=== Begin Enclosure ===

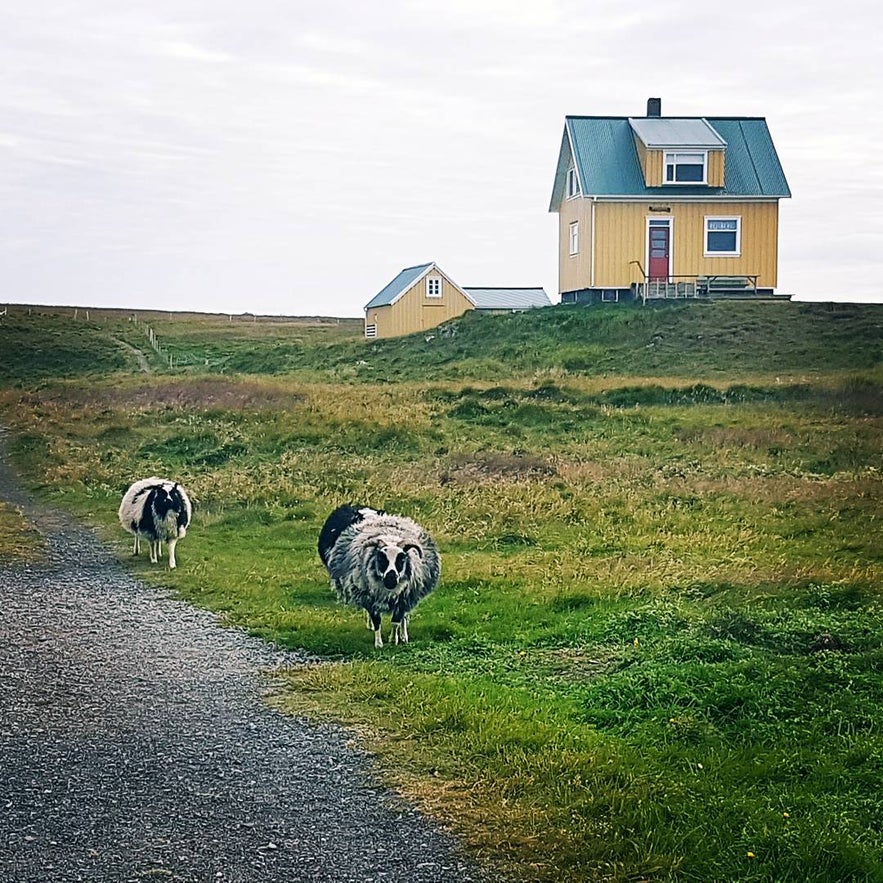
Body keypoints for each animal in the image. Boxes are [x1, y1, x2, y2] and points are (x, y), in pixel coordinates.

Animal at [318, 504, 442, 648]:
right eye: (381, 559)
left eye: (401, 559)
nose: (391, 579)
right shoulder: (368, 597)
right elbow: (376, 620)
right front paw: (379, 643)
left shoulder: (404, 597)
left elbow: (396, 621)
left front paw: (394, 640)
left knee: (404, 616)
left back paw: (404, 636)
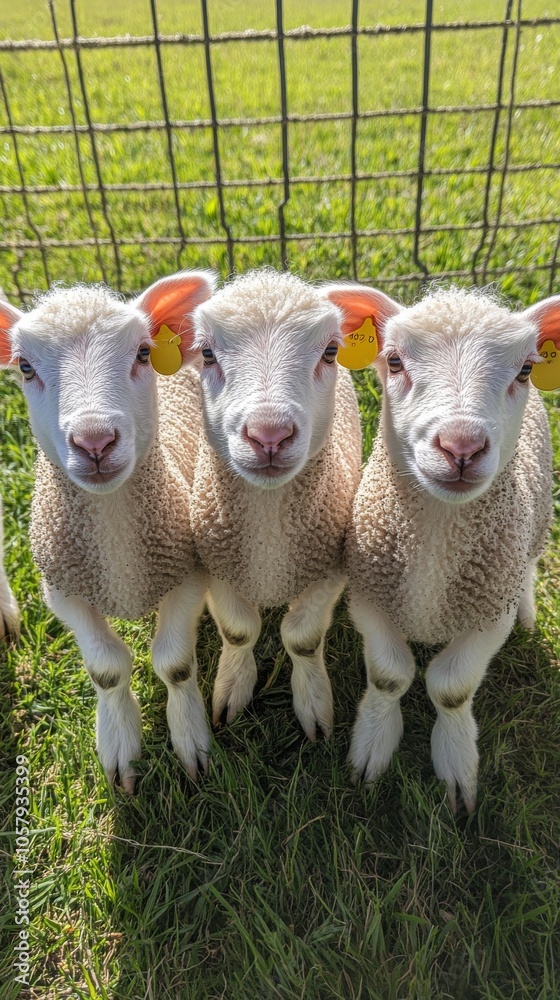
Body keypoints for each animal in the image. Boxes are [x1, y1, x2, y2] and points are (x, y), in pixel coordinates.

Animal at [0, 272, 217, 791]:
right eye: (24, 367)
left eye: (142, 353)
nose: (95, 441)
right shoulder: (63, 589)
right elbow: (106, 671)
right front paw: (119, 747)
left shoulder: (188, 573)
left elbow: (174, 664)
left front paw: (191, 740)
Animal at [178, 268, 362, 741]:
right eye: (207, 352)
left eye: (330, 351)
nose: (269, 436)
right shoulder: (216, 563)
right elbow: (239, 632)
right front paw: (232, 691)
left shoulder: (329, 567)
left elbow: (302, 639)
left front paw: (314, 706)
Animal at [322, 283, 558, 812]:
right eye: (393, 361)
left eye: (525, 369)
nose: (461, 447)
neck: (437, 534)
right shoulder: (368, 595)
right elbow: (390, 675)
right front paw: (373, 747)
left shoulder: (489, 615)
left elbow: (452, 689)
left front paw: (455, 765)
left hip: (536, 523)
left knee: (531, 564)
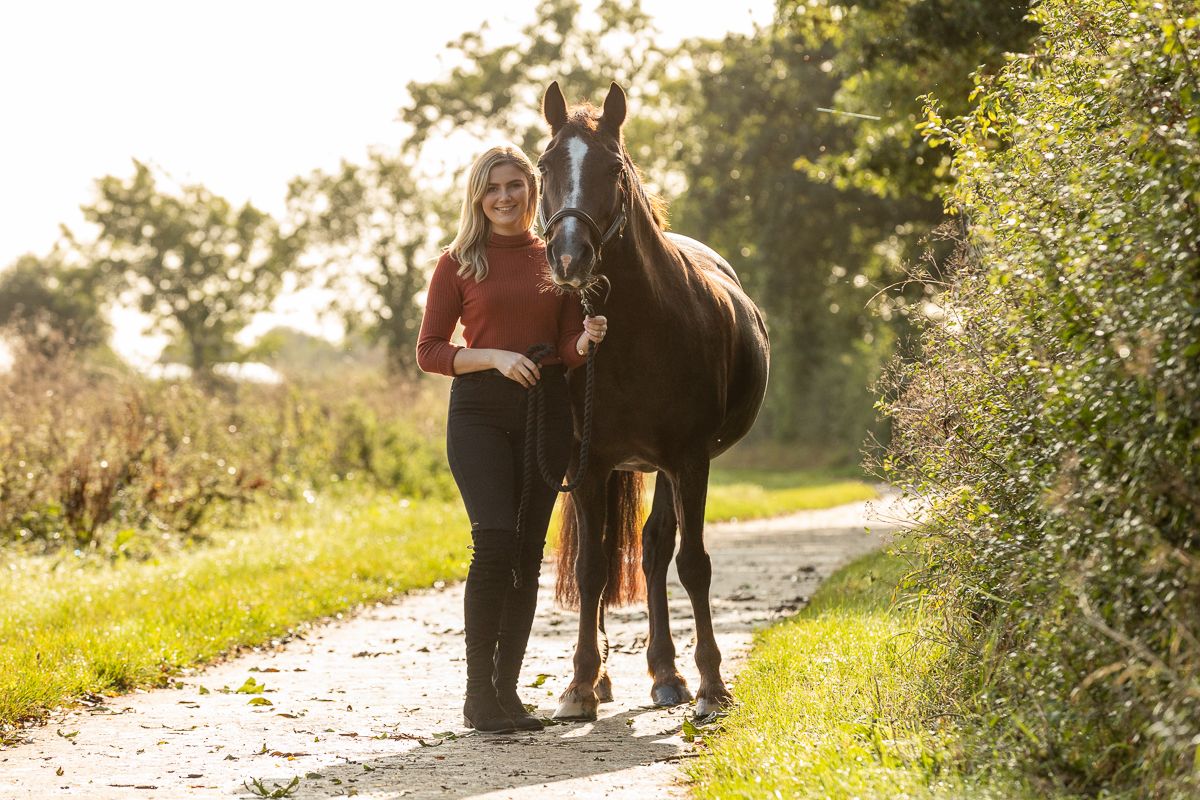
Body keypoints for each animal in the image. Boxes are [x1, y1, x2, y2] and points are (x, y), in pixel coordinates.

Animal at [537, 80, 770, 719]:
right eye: (544, 165)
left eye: (613, 168)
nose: (570, 258)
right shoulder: (588, 465)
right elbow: (592, 568)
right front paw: (580, 684)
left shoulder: (689, 459)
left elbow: (692, 563)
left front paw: (712, 684)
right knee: (629, 552)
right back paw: (617, 676)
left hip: (668, 468)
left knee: (656, 549)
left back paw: (668, 673)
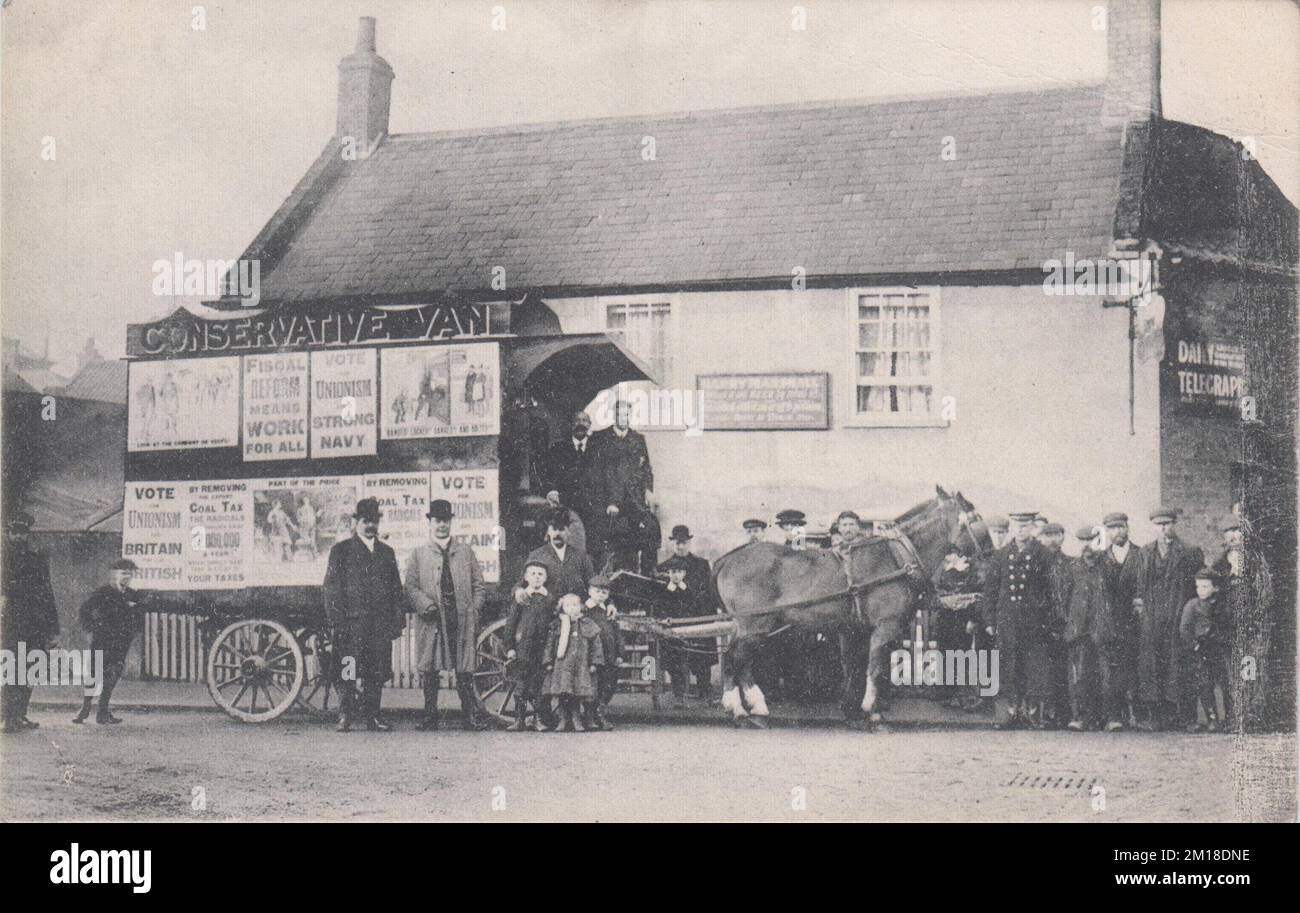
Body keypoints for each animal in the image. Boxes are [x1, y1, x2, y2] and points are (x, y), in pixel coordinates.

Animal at [702, 486, 993, 728]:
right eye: (976, 518)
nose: (989, 556)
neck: (896, 557)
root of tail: (728, 559)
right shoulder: (886, 626)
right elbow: (874, 668)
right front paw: (872, 711)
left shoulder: (856, 629)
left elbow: (855, 666)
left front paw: (854, 709)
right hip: (754, 624)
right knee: (733, 659)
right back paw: (738, 709)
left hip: (750, 626)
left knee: (740, 661)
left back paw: (754, 707)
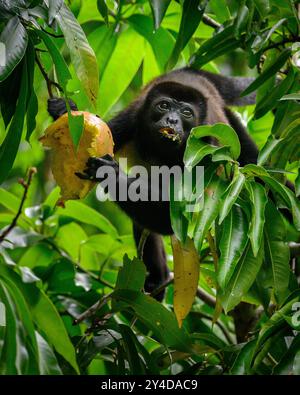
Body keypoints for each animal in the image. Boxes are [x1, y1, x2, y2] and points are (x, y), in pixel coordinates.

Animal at [48, 68, 258, 302]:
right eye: (163, 106)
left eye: (186, 112)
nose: (172, 119)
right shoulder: (131, 119)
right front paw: (65, 111)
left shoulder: (206, 149)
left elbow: (170, 218)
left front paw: (110, 173)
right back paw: (158, 278)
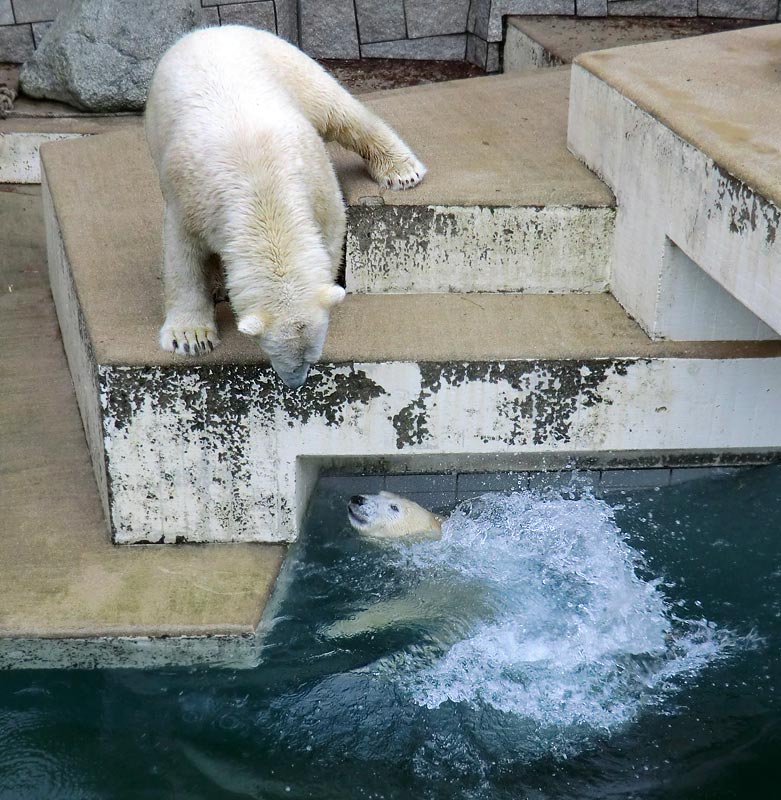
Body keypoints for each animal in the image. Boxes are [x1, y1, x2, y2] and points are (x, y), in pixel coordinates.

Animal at [146, 25, 426, 388]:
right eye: (273, 351)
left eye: (311, 355)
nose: (296, 383)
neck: (261, 191)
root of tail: (213, 29)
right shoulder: (189, 199)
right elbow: (184, 255)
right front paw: (191, 338)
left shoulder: (315, 179)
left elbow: (331, 228)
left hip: (287, 64)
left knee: (337, 110)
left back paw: (402, 170)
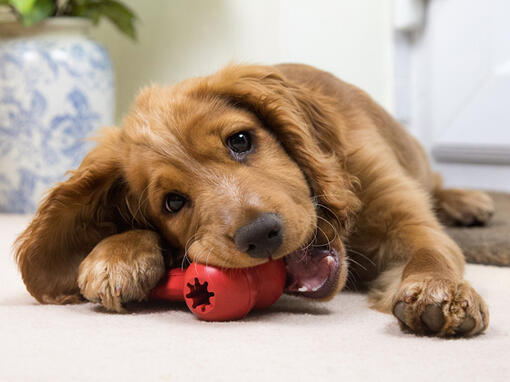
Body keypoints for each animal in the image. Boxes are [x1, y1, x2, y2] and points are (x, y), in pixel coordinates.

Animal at [14, 63, 494, 338]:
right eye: (172, 202)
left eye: (241, 140)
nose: (260, 235)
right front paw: (115, 256)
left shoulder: (405, 217)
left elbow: (431, 250)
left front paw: (442, 292)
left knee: (436, 183)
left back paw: (469, 200)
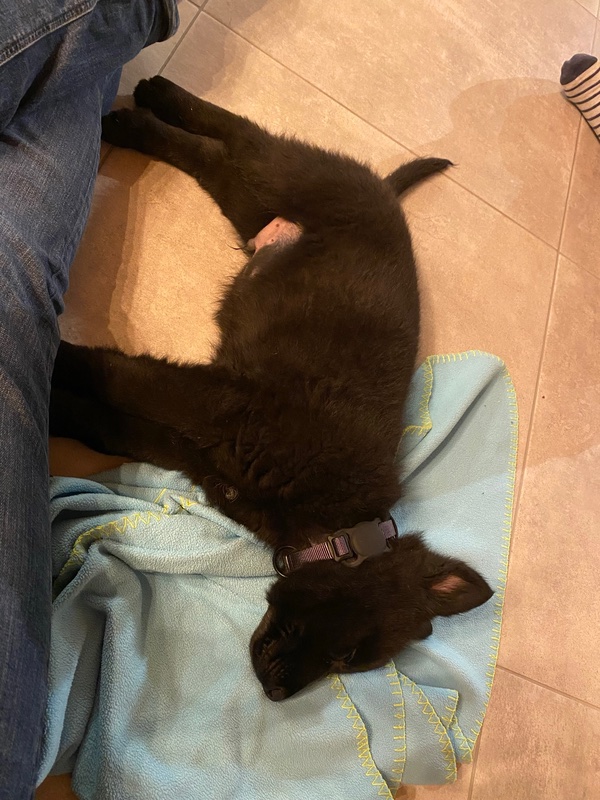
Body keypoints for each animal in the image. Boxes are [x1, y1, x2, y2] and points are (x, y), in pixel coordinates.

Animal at [50, 76, 493, 701]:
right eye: (345, 655)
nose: (278, 696)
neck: (336, 521)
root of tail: (385, 192)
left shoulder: (197, 449)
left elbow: (108, 424)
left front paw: (51, 406)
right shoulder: (213, 401)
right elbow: (114, 374)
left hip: (250, 202)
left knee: (212, 156)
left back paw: (138, 116)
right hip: (286, 178)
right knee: (243, 137)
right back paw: (149, 100)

=== End Enclosure ===

WHAT TO WORK ON - Retype the listing exactly and drop the pictures.

TASK RESPONSE -
Body keypoints for each animal in the image. Boxes are [x1, y1, x2, y2] and points are (x, y), in pixel coordinates.

Animal at [318, 504, 442, 648]:
right eye: (381, 559)
left eye: (401, 559)
nose: (391, 579)
right shoulder: (368, 597)
right elbow: (376, 620)
right front paw: (379, 643)
left shoulder: (404, 597)
left elbow: (396, 621)
left front paw: (394, 640)
left knee: (404, 616)
left back paw: (404, 636)
Body keypoints for each animal in the image. Boxes are [x1, y1, x2, y2] and points are (x, y), in pixel coordinates.

Animal at [0, 272, 217, 791]:
right eye: (24, 367)
left eye: (142, 353)
nose: (95, 441)
right shoulder: (63, 589)
right elbow: (106, 671)
right front paw: (119, 747)
left shoulder: (188, 573)
left elbow: (174, 664)
left front paw: (191, 740)
Animal at [178, 268, 362, 741]:
right eye: (207, 352)
left eye: (330, 351)
nose: (269, 436)
right shoulder: (216, 563)
right elbow: (239, 632)
right front paw: (232, 691)
left shoulder: (329, 567)
left elbow: (302, 639)
left front paw: (314, 706)
Animal at [322, 283, 558, 812]:
right eye: (393, 361)
left eye: (525, 369)
nose: (461, 447)
neck: (437, 534)
right shoulder: (368, 595)
right elbow: (390, 675)
right front paw: (373, 747)
left shoulder: (489, 615)
left elbow: (452, 689)
left front paw: (455, 765)
left hip: (536, 523)
left knee: (531, 564)
Body keypoints for each animal in the image. Boxes are [x1, y1, x2, y2] and points are (x, y), in pixel coordinates.

Animal at [537, 80, 770, 719]:
right eye: (544, 165)
left eye: (613, 168)
nose: (570, 258)
right shoulder: (588, 465)
right elbow: (592, 568)
right front paw: (580, 684)
left shoulder: (689, 459)
left elbow: (692, 563)
left front paw: (712, 684)
right knee: (629, 552)
right back paw: (617, 676)
left hip: (668, 468)
left knee: (656, 549)
left back paw: (668, 673)
Body keypoints for each animal in the image. Boxes are [x1, y1, x2, y2] and points are (x, y), in pixel coordinates.

Animal at [702, 486, 993, 728]:
right eye: (976, 518)
nose: (989, 556)
neck: (896, 557)
root of tail: (728, 559)
right shoulder: (886, 626)
right elbow: (874, 668)
right front paw: (872, 711)
left shoulder: (856, 629)
left elbow: (855, 666)
left front paw: (854, 709)
right hip: (754, 624)
right knee: (733, 659)
right back paw: (738, 709)
left hip: (750, 626)
left knee: (740, 661)
left back paw: (754, 707)
Body keypoints for each animal in the image. Boxes are [x1, y1, x2, y2] and points are (x, y), in pixel coordinates.

Animal at [48, 68, 258, 302]:
right eye: (163, 106)
left eye: (186, 112)
nose: (172, 119)
right shoulder: (131, 119)
right front paw: (65, 111)
left shoulder: (206, 149)
left elbow: (170, 218)
left front paw: (110, 173)
right back paw: (158, 278)
Body keypoints for each animal in the image. Boxes are [x1, y1, x2, y2] and points are (x, y), in pixel coordinates.

Animal at [146, 25, 426, 388]:
right eye: (273, 351)
left eye: (311, 355)
nose: (296, 383)
neck: (261, 191)
root of tail: (213, 29)
right shoulder: (189, 199)
right elbow: (184, 255)
right front paw: (191, 338)
left shoulder: (315, 179)
left elbow: (331, 228)
left hip: (287, 64)
left knee: (337, 110)
left back paw: (402, 170)
Body keypoints for each animal in the image. Boxes are [x1, y1, x2, y2] and points are (x, y), in pixel coordinates.

Animal at [14, 63, 494, 338]:
right eye: (172, 202)
left eye: (241, 140)
nose: (260, 235)
right front paw: (115, 256)
left shoulder: (405, 217)
left elbow: (431, 250)
left front paw: (442, 292)
left knee: (436, 183)
left back paw: (469, 200)
Body keypoints for each animal in the image. Boxes are [x1, y1, x2, y2] and points are (x, y), in pixel coordinates.

Animal at [50, 76, 493, 701]:
right eye: (345, 655)
nose: (278, 696)
neck: (336, 521)
root of tail: (385, 192)
left shoulder: (197, 449)
left elbow: (108, 424)
left front paw: (51, 406)
right shoulder: (213, 401)
right elbow: (114, 374)
left hip: (250, 202)
left knee: (212, 156)
left back paw: (138, 116)
right hip: (286, 178)
right knee: (243, 137)
right back paw: (149, 100)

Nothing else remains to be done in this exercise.